## Seitentext
_ _ _
Der Vorsitzende der Commodity Futures Trading Commission (CFTC) hat davor gewarnt, dass Prognosemärkte ohne eine regulatorische Harmonisierung das gleiche Schicksal wie FTX erleiden könnten.
Michael Selig äußerte in dem Podcast Farokh Radio seine Besorgnis darüber, dass mangelndes Handeln zu einer „Implosion“ der Prognosemärkte führen werde, da die Abwanderung des Sektors in den Offshore-Bereich beschleunigt werde.
Er sagte: „Wir haben FTX gesehen und wir haben all diese Implosionen von Krypto-Firmen gesehen. Ich bin besorgt, dass wir bei Prognosemärkten dasselbe erleben werden, wenn wir sie weiter in den unregulierten Offshore-Bereich drängen.
„Wir müssen sicherstellen, dass diese Börsen hier in den Vereinigten Staaten registriert werden und dass unsere Regeln so gestaltet sind, dass sie faire Märkte ermöglichen – Märkte mit Anlegerschutz, Kundenschutz sowie echten Leitplanken und Regeln.“
Unternehmen für Prognosemärkte wie Kalshi und Polymarket, die auf Bundesebene von der CFTC reguliert werden, haben in den USA einen kometenhaften Aufstieg erlebt, da sie eine Alternative zu Online-Sportwetten in Bundesstaaten bieten, in denen das traditionelle Segment derzeit verboten ist.
In der Zwischenzeit haben auch einige der größten Glücksspielunternehmen der USA, darunter FanDuel und DraftKings, ihre eigenen Prognosemarkt-Angebote gestartet, um Zugang zu Bundesstaaten zu erhalten, von denen sie zuvor ausgeschlossen waren.
Bundesstaaten im ganzen Land haben jedoch zurückgeschlagen und behaupten, dass die Unternehmen gegen staatliche Glücksspielgesetze verstoßen, indem sie Märkte anbieten, die Sportwetten und Glücksspielen ähneln.
Im vergangenen Monat brachten die Senatoren Adam Schiff und John Curtis einen parteiübergreifenden Gesetzentwurf in den US Senate ein, der das Anbieten von „Spielen im Casino-Stil“ und Verträgen für Sportereignisse auf Prognosemarkt-Plattformen verbieten würde.
„Es ist an der Zeit, dass der Kongress eingreift und dieses Hintertürchen schließt, das den staatlichen Verbraucherschutz verletzt, in die Souveränität der Stämme eingreift und keine öffentlichen Einnahmen generiert“, sagte Schiff in einer Erklärung zur Einbringung des Gesetzentwurfs.
Selig kritisierte jedoch die Bundesstaaten, die „politisch motivierte“ rechtliche Schritte gegen das Segment einleiten, und forderte sie stattdessen auf, mit der CFTC zusammenzuarbeiten, um klar definierte Vorschriften zu erlassen.
_ _ _
## Teilaufgaben
**A.** Übertragen Sie diesen Satz aus dem Seitentext über Prognosemärkte ins Englische: „Bundesstaaten im ganzen Land haben jedoch zurückgeschlagen und behaupten, dass die Unternehmen gegen staatliche Glücksspielgesetze verstoßen, indem sie Märkte anbieten, die Sportwetten und Glücksspielen ähneln.“
**B.** Setzen Sie den Seitentext über die CFTC und die Prognosemärkte im Anschluss an seinen letzten Satz fort.
Die Datensätze sind eigenständiges Material ohne Bezug zum Seitentext.
_ _ _
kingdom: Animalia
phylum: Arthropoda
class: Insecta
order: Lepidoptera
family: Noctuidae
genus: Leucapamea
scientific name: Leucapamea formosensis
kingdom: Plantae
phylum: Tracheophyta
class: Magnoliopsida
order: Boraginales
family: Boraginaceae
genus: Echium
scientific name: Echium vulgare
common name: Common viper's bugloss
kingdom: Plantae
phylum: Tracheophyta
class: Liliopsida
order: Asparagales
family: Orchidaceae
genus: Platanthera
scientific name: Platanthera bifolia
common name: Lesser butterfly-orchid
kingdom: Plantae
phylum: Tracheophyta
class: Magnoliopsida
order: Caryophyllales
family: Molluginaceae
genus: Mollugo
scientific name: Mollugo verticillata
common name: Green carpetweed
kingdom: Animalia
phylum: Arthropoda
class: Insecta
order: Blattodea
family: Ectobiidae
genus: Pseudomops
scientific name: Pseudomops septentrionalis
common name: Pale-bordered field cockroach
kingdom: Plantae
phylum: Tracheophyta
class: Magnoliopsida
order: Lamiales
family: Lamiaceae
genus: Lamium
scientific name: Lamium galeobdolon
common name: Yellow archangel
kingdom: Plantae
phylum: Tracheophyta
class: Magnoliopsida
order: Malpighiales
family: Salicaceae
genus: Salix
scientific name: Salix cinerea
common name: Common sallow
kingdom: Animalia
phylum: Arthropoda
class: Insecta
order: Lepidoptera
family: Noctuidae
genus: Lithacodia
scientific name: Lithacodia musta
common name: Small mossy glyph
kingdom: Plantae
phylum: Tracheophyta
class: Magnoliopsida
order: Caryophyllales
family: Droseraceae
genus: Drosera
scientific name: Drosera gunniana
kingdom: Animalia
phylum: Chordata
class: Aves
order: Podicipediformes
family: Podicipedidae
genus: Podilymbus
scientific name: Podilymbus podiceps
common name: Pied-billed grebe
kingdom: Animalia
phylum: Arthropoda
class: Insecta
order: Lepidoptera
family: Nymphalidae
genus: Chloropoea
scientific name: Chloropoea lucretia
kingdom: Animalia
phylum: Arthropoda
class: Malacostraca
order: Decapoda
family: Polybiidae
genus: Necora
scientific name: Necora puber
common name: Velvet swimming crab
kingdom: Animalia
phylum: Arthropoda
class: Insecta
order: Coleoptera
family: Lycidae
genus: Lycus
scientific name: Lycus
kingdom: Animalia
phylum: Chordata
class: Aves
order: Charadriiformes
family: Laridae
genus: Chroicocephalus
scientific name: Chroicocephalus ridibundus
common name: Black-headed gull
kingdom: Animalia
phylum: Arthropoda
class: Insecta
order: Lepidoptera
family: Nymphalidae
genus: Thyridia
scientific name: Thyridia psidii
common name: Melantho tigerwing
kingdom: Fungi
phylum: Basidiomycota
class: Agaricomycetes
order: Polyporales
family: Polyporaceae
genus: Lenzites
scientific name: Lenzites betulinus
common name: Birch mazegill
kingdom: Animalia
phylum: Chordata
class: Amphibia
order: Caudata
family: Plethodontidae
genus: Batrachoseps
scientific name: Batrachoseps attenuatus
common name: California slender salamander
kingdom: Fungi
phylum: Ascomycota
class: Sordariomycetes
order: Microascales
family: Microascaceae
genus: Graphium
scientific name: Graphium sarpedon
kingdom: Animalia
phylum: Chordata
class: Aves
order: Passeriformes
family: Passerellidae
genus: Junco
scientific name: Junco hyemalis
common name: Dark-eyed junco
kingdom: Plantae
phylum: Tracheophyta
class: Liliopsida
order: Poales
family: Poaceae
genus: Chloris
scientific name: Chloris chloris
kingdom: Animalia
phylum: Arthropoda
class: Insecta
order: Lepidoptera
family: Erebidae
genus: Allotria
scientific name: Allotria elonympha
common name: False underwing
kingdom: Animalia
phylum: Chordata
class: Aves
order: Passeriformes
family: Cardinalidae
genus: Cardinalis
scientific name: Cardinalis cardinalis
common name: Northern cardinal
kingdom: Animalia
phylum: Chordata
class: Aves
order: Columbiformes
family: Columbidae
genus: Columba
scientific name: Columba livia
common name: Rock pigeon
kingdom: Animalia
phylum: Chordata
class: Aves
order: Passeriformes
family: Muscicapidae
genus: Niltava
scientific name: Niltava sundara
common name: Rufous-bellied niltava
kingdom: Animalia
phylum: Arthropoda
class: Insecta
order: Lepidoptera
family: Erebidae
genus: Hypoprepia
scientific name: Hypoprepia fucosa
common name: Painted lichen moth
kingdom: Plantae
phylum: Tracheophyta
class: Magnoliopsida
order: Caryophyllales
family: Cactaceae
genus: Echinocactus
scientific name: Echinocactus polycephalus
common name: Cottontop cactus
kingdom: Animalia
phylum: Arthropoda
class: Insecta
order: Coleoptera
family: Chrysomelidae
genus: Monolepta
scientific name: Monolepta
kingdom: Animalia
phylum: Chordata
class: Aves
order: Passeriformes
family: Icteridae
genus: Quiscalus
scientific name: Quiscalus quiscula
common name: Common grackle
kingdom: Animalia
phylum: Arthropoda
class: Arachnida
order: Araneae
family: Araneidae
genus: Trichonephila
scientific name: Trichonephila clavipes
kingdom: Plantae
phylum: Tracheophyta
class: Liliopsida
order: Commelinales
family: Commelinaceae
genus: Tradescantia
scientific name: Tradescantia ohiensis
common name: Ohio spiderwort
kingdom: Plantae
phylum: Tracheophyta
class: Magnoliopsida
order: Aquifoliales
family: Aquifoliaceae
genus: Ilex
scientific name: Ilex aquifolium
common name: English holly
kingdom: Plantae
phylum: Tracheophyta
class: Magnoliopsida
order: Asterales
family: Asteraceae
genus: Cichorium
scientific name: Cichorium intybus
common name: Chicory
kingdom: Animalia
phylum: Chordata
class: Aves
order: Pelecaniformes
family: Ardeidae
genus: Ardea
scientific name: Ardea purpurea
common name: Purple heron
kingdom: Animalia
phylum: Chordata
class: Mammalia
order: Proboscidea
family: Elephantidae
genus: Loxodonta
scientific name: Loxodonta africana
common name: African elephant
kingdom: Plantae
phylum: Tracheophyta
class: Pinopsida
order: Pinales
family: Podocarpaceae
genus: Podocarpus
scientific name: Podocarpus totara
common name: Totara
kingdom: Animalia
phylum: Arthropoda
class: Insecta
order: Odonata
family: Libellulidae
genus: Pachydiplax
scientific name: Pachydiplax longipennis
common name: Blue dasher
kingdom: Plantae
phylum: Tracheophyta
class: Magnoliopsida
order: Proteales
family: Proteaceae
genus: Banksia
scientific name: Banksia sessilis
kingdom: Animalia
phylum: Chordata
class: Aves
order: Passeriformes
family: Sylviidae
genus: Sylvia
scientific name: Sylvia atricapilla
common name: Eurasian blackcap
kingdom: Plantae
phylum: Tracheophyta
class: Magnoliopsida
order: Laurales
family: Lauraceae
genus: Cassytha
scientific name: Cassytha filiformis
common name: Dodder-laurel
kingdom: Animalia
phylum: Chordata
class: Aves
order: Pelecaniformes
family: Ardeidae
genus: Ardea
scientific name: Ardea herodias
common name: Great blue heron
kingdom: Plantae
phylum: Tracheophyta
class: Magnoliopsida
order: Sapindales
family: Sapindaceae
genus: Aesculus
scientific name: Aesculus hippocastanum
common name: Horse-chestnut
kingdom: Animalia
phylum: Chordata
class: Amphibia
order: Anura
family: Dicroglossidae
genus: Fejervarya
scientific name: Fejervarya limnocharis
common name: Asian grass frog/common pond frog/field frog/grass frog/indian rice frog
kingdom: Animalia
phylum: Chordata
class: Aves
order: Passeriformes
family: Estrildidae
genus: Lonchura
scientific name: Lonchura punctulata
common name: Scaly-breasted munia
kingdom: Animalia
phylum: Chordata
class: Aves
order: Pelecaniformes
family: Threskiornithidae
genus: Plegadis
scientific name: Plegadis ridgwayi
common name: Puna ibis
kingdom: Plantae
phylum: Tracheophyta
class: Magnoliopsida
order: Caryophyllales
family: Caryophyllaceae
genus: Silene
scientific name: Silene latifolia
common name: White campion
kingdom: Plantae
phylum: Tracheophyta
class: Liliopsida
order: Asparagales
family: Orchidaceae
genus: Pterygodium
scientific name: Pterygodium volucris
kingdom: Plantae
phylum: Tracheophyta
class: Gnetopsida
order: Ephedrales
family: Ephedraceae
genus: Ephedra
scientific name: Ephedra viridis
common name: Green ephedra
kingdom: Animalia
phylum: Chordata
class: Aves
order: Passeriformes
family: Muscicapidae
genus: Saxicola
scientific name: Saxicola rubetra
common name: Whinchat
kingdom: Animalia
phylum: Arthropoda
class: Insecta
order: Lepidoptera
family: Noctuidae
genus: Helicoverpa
_ _ _
## Ergebnisse je Aufgabe
**A.** However, states across the country have pushed back, claiming that the companies are violating state gambling laws by offering markets that resemble sports betting and gambling.

**B.**
„Es herrscht diese Vorstellung vor, nicht zu uns zu kommen und mit uns zusammenzuarbeiten, und ich weiß nicht, warum einige dieser Staaten diese Idee haben, denn wir treffen uns sehr gerne mit den Staaten und arbeiten mit den Kommissionen zusammen, um die richtige Politik zu finden“, sagte er.
„Wir müssen die Politik richtig gestalten, und wir sind entschlossen, mit jedem Interessenvertreter zusammenzuarbeiten, der sich mit uns austauschen möchte. Was wir jedoch nicht wollen, ist, dass Staaten und andere unsere Registranten verklagen, um ihre Autorität in der gleichen Weise geltend zu machen, wie es die letzte Regierung bei Krypto getan hat, wo sie durch Rechtsstreitigkeiten und Durchsetzungsmaßnahmen reguliert haben.“
Außerhalb der USA haben sich viele Nationen ebenfalls dazu entschlossen, Plattformen wie Kalshi und Polymarket den Betrieb zu untersagen.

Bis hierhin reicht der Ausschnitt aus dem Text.